Since the United States initiated a self-imposed test moratorium in 1992, scientists have had to rely on high-speed computers to simulate nuclear blasts. Simulations require knowing how radioactive materials, which may decay over time, will behave when triggered to produce a nuclear blast.

"In the absence of testing, it is essential that innovative experiments, novel theoretical approaches, and computational advances be integrated to predict changes in ageing nuclear weapons," said Secretary of Energy Federico Peņa when the grant was awarded in 1997.

"Washington State University has been the home of some of the nation's leading shock physics research, and we look forward to the important contributions they will make, working with the department's laboratories for the nation's stockpile stewardship program."

"We are providing some of the scientific underpinnings in a field (shock physics) that is central to the nuclear stockpile," Gupta says.

The results of research by Gupta and his team are published in scientific journals and shared with the Department of Energy Laboratories -- Lawrence Livermore in California and Los Alamos and Sandia in New Mexico.

Shock waves produced by the impact cause physical and chemical changes in tiny industrial diamonds, rubies, sapphires or other materials placed in the target. To measure those changes, the scientists use optical equipment and lasers fired at the precise moment the target is struck.

Gupta, almost 50 years old, says he is at home in a world where pressures in the samples reach several million atmospheres (typical pressure in a car tire is two atmospheres), speeds reach thousands of miles per hour and time is measured in picoseconds, or trillionths of seconds.

''I enjoy my work," Gupta told a reporter recently. "The margin of error is very small, and I'm intrigued by that.

"I live in a world which involves very short times," says the scientist, called Yogi by his friends. "My wife thinks I have a very short attention span. Hopefully, she is talking about my research but I don't think so. It probably refers to the fact that I ask lots of questions and am always in a hurry." Gupta, an alumnus of the Birla Institute of Technology and Science in Pilani, has been in the United States since 1968.

When he talks about his research and experiments, he is very cautious. "There is too much of hype in the media about what scientists and medical researchers can accomplish," he says. "Some times the press plays up the merit of a research project, some times the scientists -­ in order to get more funds for their research -­ exaggerate the value of their findings.

"I have always believed that science is best done away from the public eye," he says. "Of course, a time comes when you have to reveal the potential usefulness of your research. But let us not promise too much." He understands why there is much hype in science as in Hollywood or the publishing business.

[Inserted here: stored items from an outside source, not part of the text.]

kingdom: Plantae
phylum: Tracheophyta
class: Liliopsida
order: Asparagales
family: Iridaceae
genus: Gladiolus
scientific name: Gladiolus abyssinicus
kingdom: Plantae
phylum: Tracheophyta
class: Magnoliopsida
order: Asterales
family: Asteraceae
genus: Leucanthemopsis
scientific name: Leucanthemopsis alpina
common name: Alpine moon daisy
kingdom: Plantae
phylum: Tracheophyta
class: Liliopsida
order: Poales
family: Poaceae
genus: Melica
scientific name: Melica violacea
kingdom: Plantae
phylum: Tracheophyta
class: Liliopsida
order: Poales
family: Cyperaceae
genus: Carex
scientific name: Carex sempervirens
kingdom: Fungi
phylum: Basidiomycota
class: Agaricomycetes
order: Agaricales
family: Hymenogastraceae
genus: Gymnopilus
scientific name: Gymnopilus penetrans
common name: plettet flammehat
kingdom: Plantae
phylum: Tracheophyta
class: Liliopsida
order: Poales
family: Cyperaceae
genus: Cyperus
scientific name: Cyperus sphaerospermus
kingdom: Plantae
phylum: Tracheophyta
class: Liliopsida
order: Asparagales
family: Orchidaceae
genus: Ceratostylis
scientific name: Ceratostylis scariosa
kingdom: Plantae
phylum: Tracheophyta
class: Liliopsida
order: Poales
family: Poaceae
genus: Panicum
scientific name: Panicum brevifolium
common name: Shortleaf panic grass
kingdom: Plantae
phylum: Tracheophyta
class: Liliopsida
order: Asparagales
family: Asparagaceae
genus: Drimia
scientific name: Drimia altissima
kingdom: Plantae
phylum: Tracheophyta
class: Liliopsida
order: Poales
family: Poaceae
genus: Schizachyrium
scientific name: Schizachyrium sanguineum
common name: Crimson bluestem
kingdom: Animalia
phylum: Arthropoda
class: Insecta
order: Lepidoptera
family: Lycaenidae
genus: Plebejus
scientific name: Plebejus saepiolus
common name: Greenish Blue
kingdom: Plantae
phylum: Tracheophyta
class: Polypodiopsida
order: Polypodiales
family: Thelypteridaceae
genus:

"Most research is funded with public funds," he says. "And there is always the question of accountability. Sometimes, scientists promise the most wonderful things. The attainment of limitless clean energy through fusion has turned out to be quite difficult."

However, he strongly believes that scientists must be optimistic and enthusiastic about their work and have to be intellectually curious. "Understanding some aspect of nature is the best reward a scientist can have."

"Fundamental science is about risk taking and having lots of failures," he says, adding that is why he believes that scientists should have a sense of humor and the ability to laugh at themselves when things wrong. Risk-taking is made easier if you do not take yourself very seriously."

"Given the nature of our work and the potential for high rate of failure, we should be laughing a lot," he says with a chuckle.

His experiments could be used commercially, he says, adding that in Japan attempts have been made to make new material using shock waves. "But who will come forth to fund the feasibility studies here," he says. "Most companies want to see returns quickly, like they see in the Internet or computer industry."

A patent is pending for a process to clean up contaminated soil by exposing it to shock waves. Pressure created by the shock waves can change the molecular structure of organic contaminants such as solvents to a benign form, Gupta said.